GOAL OF THE EXERCISE: Say how many lines in the data hold "back". Nothing else belongs in the answer.

Named joint coordinates:
--------------------------------------------------

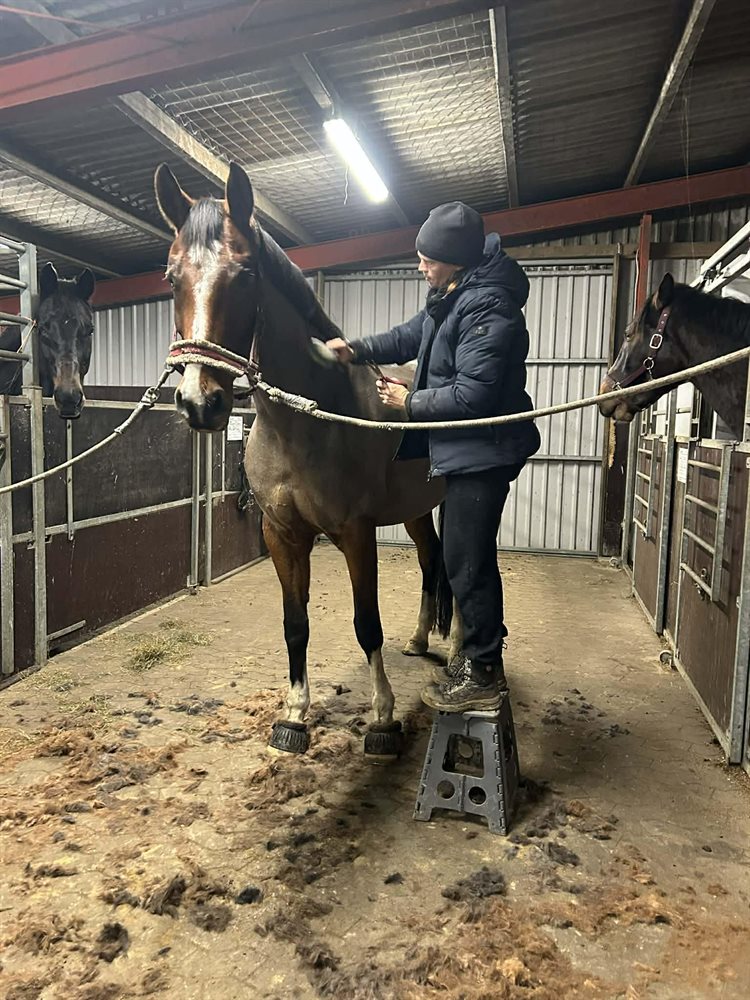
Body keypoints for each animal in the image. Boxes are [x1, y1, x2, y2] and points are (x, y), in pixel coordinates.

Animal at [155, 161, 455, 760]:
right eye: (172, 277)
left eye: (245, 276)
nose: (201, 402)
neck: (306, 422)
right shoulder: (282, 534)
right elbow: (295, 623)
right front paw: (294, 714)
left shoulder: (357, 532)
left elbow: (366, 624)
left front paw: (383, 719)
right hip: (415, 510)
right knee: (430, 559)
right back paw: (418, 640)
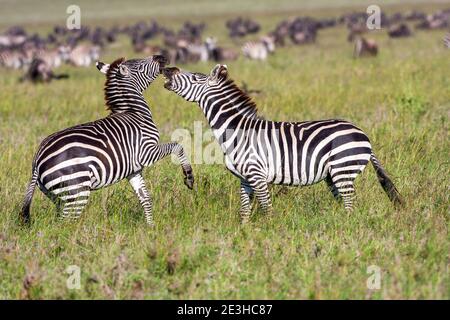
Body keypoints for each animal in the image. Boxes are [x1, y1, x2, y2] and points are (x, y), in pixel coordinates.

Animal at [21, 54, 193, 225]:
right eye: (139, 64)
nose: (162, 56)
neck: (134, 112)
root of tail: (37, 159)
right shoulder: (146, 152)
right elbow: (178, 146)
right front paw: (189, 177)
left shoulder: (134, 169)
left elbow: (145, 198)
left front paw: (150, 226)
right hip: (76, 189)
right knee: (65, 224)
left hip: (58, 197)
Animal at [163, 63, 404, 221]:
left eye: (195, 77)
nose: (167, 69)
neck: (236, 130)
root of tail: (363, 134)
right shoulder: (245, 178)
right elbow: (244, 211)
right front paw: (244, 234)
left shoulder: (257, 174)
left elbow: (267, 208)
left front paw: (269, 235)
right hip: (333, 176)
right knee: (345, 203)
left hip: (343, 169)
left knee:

--------------------------------------------------

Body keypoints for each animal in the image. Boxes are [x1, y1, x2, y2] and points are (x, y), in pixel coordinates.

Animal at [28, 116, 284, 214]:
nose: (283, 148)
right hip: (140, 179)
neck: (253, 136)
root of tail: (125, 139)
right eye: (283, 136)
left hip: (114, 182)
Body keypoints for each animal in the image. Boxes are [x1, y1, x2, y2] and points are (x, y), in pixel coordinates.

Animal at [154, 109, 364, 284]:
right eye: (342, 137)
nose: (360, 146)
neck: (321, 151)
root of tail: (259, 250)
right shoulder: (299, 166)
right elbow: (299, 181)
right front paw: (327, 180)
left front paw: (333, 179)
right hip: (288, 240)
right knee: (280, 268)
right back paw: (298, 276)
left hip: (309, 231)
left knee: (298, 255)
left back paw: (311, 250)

--------------------------------------------------

SOLUTION TO THE PROBLEM: 3